During the assignment process, it became clear that some residues could not be assigned in sample A. Most of the tracing could be done using the spectrum of sample B but some strips were duplicated (Fig. 3a). We could easily identify 30 residues for which splitting was evident. We reasoned that resonance duplication could either result from the co-presence of monomer and dimer, two different dimeric forms or a dimer and a tetramer (possibly in equilibrium). The monomer to dimer possibility was ruled out because it would not be consistent with all the previous literature. The presence of a tetramer is unlikely because the molecular weight would be at the limit of the NMR detection under these conditions (ca. 45 kDa). Investigation of the X-ray structure (6w9q) showed the duplicated residues were distributed along the whole sequence and none of them was observed for residues directly in the interface (Fig. 3b). It is thus possible that resonance duplication reflected the presence of two dimers with slightly different structures or different interfaces, trapped during purification.

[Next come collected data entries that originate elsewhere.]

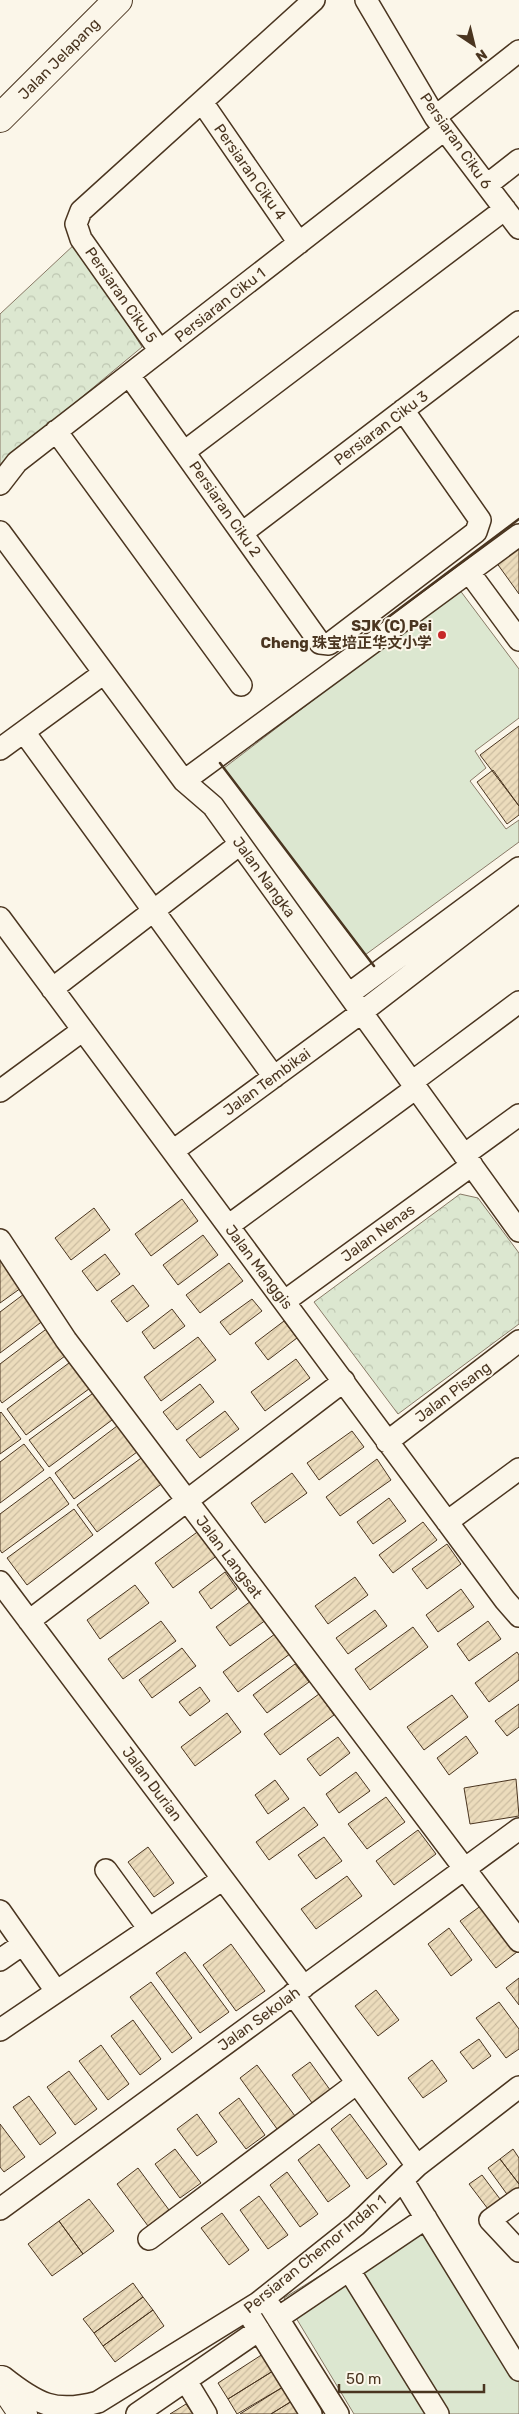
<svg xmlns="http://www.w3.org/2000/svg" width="519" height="2414" font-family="Rubik,'Noto Sans SC',sans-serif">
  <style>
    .grass { fill: #dce7d0; stroke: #887966 }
    .forest { fill: url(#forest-crowns); stroke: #887966 }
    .building { fill: url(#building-hatch); stroke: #4a3520 }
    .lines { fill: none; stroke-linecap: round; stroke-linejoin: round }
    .minor-casing { stroke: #4a3520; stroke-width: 24 }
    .major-casing { stroke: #4a3520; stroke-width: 30 }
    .highway-casing { stroke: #4a3520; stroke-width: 30 }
    .minor { stroke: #fbf6e9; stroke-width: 21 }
    .major { stroke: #fbf6e9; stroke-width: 28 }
    .highway { stroke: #fbf6e9; stroke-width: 28 }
    .wall { stroke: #4a3520; stroke-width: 2.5 }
    .poi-dot { fill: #c62828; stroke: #fbf6e9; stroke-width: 2 }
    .labels { text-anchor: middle; stroke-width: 4; stroke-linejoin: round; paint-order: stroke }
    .street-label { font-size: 15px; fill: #4a3520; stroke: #fbf6e9 }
    .poi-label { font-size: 15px; font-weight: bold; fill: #4a3520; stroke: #fbf6e9; text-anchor: end }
  </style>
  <defs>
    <pattern id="forest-crowns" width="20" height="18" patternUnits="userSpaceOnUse" patternTransform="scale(1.25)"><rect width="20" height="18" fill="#dce7d0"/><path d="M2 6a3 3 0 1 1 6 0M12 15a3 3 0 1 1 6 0" fill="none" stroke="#bec7b2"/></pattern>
    <pattern id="building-hatch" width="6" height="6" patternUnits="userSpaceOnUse" patternTransform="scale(1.25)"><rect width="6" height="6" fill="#ecdcbc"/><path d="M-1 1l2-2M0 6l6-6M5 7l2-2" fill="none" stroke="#ccbda1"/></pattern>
  </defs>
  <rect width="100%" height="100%" fill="#fbf6e9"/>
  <path class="grass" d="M459 589 519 669V718L475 751 486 768 470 781 506 829 519 820V842L365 955 224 768Z
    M429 2208 519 2351V2414H354L284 2298Z"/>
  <path class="forest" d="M76 243 142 347 0 465V314Z
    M460 1194 478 1198 519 1253V1324L398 1414 314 1302Z"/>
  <path class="building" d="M519 546V594L496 562Z
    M519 726V806L480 755Z
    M493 770 519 806V815L507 824 477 782Z
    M182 1199 198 1221 151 1256 135 1234Z
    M94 1208 110 1230 71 1260 55 1238Z
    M203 1235 218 1255 178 1285 163 1265Z
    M105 1254 120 1274 97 1291 82 1271Z
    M1 1261 21 1288 0 1303V1262Z
    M229 1263 243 1281 200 1313 186 1295Z
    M133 1285 149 1306 127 1322 111 1301Z
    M24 1294 44 1320 0 1353V1312Z
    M252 1299 262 1311 230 1335 220 1322Z
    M172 1309 185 1326 154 1349 142 1332Z
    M284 1321 297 1338 268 1360 255 1343Z
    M49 1327 69 1353 2 1403 0 1400V1364Z
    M198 1337 216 1360 161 1401 144 1377Z
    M296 1359 310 1378 265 1411 251 1392Z
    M73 1360 93 1386 26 1435 7 1409Z
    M200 1384 214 1402 177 1430 163 1412Z
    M96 1391 116 1417 49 1467 29 1440Z
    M225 1411 239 1429 200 1458 186 1440Z
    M1 1412 21 1439 0 1454V1413Z
    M121 1423 141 1449 74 1499 55 1473Z
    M352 1431 364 1447 319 1480 307 1463Z
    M24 1444 44 1470 0 1503V1462Z
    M144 1456 164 1482 97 1532 77 1505Z
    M377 1459 391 1480 340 1516 326 1497Z
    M292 1473 307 1493 265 1523 251 1503Z
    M50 1477 69 1504 2 1553 0 1550V1514Z
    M389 1498 406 1521 373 1544 357 1522Z
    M74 1509 93 1535 27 1585 7 1558Z
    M423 1522 437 1540 393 1573 379 1555Z
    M200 1530 218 1555 173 1588 155 1563Z
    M447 1544 461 1564 427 1589 412 1569Z
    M225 1572 237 1589 211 1609 199 1592Z
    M355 1577 368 1595 328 1624 315 1606Z
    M135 1585 149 1603 100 1639 87 1620Z
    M461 1589 474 1607 438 1632 426 1615Z
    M255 1598 270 1617 230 1646 216 1627Z
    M375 1610 387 1626 348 1654 336 1638Z
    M161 1621 176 1641 123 1679 108 1659Z
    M488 1621 501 1639 469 1661 457 1644Z
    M413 1627 428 1647 370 1690 355 1669Z
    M279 1631 294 1651 238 1692 223 1672Z
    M182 1648 196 1666 152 1698 139 1680Z
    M517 1652 519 1655V1680L489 1702 475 1683Z
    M295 1664 309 1682 267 1713 253 1695Z
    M200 1687 210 1701 190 1716 179 1702Z
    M319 1694 334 1715 280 1755 264 1734Z
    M452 1695 468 1717 424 1750 407 1727Z
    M519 1704V1727L507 1736 495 1721Z
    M227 1713 241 1732 195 1766 181 1747Z
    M466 1736 478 1753 449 1775 437 1758Z
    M338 1737 350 1753 320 1776 307 1759Z
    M356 1772 370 1791 339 1813 326 1794Z
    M516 1779 519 1816 470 1824 464 1788Z
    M275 1780 289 1799 268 1814 255 1795Z
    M386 1797 405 1822 367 1849 348 1824Z
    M304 1807 318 1825 269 1860 256 1842Z
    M418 1830 436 1854 394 1885 376 1861Z
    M324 1837 342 1861 316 1879 298 1855Z
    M148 1847 174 1883 154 1897 128 1862Z
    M347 1876 362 1896 316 1929 301 1909Z
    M482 1905 517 1952 496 1968 460 1921Z
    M449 1928 472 1960 451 1976 428 1944Z
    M231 1944 265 1991 236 2011 203 1965Z
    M185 1952 229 2012 200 2033 156 1973Z
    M519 1978V2005L506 1988Z
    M151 1982 192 2038 172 2053 130 1997Z
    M376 1990 399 2020 378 2036 355 2006Z
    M499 2002 519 2029V2049L506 2058 476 2018Z
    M133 2020 161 2059 140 2075 111 2036Z
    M479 2039 491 2056 473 2069 460 2052Z
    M101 2045 129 2084 108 2100 79 2061Z
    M432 2060 447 2081 423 2098 408 2078Z
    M310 2062 333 2094 315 2107 292 2075Z
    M257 2065 298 2120 280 2133 240 2078Z
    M69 2071 97 2109 75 2125 47 2087Z
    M29 2096 56 2133 40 2145 13 2107Z
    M239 2098 265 2135 246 2149 219 2113Z
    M197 2114 217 2142 197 2156 177 2129Z
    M350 2114 387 2164 367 2179 331 2129Z
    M0 2124 25 2157 4 2172 0 2167Z
    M319 2144 350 2186 328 2202 298 2160Z
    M175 2149 201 2183 180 2198 155 2164Z
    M513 2149 519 2158V2184L500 2159Z
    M500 2159 519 2184V2189L509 2197 488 2168Z
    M138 2168 169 2210 148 2226 117 2184Z
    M287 2172 318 2214 300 2227 270 2185Z
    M482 2175 503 2203 491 2213 469 2184Z
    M259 2196 288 2235 268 2249 240 2210Z
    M89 2199 114 2231 83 2254 59 2221Z
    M222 2213 249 2250 229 2265 201 2228Z
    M59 2221 83 2254 52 2276 28 2244Z
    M133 2283 143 2297 94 2333 83 2319Z
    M143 2297 153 2310 103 2346 94 2333Z
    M153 2310 164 2326 115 2362 103 2346Z
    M263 2354 273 2371 228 2399 218 2383Z
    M273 2371 283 2387 237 2414 228 2399Z
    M283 2387 292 2401 271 2414H240Z
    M292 2401 301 2414H271Z
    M186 2404 193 2414H170Z"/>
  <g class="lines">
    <g class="minor-casing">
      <path id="minor" d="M366 0 435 117 519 228
        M202 102 299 243
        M435 117 519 51
        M487 185 519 160
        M160 351 81 239 76 224 81 211 314 0
        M129 375 320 643 329 644 476 532 480 520 403 410
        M56 431 241 685
        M184 452 505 209
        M0 484 17 462 444 130
        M0 532 184 781 213 806 519 1231
        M242 533 519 322
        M469 572 519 640
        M24 732 274 1077
        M0 749 104 673
        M184 781 519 535
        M0 918 505 1600 519 1616
        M52 989 240 844
        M349 994 519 868
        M412 1082 519 1002
        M0 1091 83 1030
        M173 1151 362 1012 519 891
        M464 1155 519 1115
        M228 1226 416 1088
        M0 1240 66 1340 519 1941
        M285 1301 472 1165
        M387 1442 519 1341
        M447 1522 519 1469
        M0 1582 304 1987
        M29 1621 344 1381
        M106 1870 149 1929
        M0 1911 56 1991
        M0 1960 23 1944
        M293 1994 417 2166
        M0 2030 223 1879
        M403 2181 519 2370
        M519 2199 490 2220 519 2251
        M0 2209 519 1829
        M149 2239 357 2083
        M349 2270 438 2414
        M270 2306 338 2414
        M278 2318 426 2218
        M252 2319 311 2414
        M3 2377C37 2404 55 2414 98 2402L258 2303 356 2225 417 2166 519 2087
        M186 2381 206 2414
        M137 2414 259 2330"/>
    </g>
    <g class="major-casing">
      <path id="major" d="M0 118 118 0"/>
    </g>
    <g class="highway-casing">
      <path id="highway" d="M0 2380 23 2414"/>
    </g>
    <use href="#minor" class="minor"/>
    <use href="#major" class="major"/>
    <use href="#highway" class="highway"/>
    <path class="wall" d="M363 636 519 519
      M220 763 374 966"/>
  </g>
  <circle class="poi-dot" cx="442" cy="635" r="5"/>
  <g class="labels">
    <g class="street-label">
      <text transform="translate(59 59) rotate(-45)" y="5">Jalan Jelapang</text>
      <text transform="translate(456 141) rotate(55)" y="5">Persiaran Ciku 6</text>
      <text transform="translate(250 172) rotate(55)" y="5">Persiaran Ciku 4</text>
      <text transform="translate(121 295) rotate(55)" y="5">Persiaran Ciku 5</text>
      <text transform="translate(220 305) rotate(-38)" y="5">Persiaran Ciku 1</text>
      <text transform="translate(381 428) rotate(-37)" y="5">Persiaran Ciku 3</text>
      <text transform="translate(225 509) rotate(55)" y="5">Persiaran Ciku 2</text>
      <text transform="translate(264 877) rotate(54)" y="5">Jalan Nangka</text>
      <text transform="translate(267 1082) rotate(-36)" y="5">Jalan Tembikai</text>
      <text transform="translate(378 1233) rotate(-36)" y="5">Jalan Nenas</text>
      <text transform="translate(259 1267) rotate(53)" y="5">Jalan Manggis</text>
      <text transform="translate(453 1392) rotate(-37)" y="5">Jalan Pisang</text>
      <text transform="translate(229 1557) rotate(53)" y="5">Jalan Langsat</text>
      <text transform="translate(152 1784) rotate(53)" y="5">Jalan Durian</text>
      <text transform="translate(259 2019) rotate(-36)" y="5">Jalan Sekolah</text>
      <text transform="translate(315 2254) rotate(-39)" y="5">Persiaran Chemor Indah 1</text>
    </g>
    <g class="poi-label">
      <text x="432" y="631">SJK (C) Pei<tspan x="432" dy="17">Cheng 珠宝培正华文小学</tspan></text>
    </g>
  </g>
  <g transform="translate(474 45) rotate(145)" stroke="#fbf6e9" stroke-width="4" paint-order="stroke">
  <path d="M0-4L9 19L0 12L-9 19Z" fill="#4a3520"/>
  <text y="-8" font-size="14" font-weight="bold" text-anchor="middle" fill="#4a3520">N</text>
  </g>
  <path d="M339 2384v8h145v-8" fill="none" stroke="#4a3520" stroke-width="2.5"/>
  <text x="346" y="2384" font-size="15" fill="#4a3520" stroke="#fbf6e9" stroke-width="4" paint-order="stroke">50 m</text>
</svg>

Structural differences could for instance result from an asymmetrical assembly of the dimer in one of the two forms (Nooren et al. 1999), different interfaces (Sutton et al. 2004) or domain swapping (Liu and Eisenberg 2002). Domain swapping could also explain the differences observed between samples A and B and would be consistent with a rather different distribution of chemical shifts in the C-terminus of the two samples. Identification of the second species will require, in the future, an NMR high resolution structure determination backed up by independent evidence as it could come, for instance, from H/D exchange detected by mass spectrometry and/or filtered NOEs from labelled/unlabelled mixed samples. More work will be required in the future to clarify this point.

Fig. 3
figure 3

Peak duplications in the spectrum of nsp9. a A representative duplicated strip (Ile91) from the HNCA spectrum. We indicated the main species in capital letters, the alternative one in lowercase. b Mapping of the duplicated resonances on the X-ray structure (PDB code 6w9q). None of the affected residues is directly involved in the dimer interface

Note in publication

After our manuscript was submitted, another paper was published describing the NMR spectrum assignment of SARS-CoV2 nsp9 (Buchko GW, Zhou M, Craig JK, Van Voorhis WC, Myler PJ. (2021) Backbone chemical shift assignments for the SARS-CoV-2 non-structural protein Nsp9: intermediate (ms–μs) dynamics in the C-terminal helix at the dimer interface. Biomol NMR Assign. Jan 4:1–10). On the whole, the data are in excellent agreement. The spectrum reported corresponds to that of our sample A.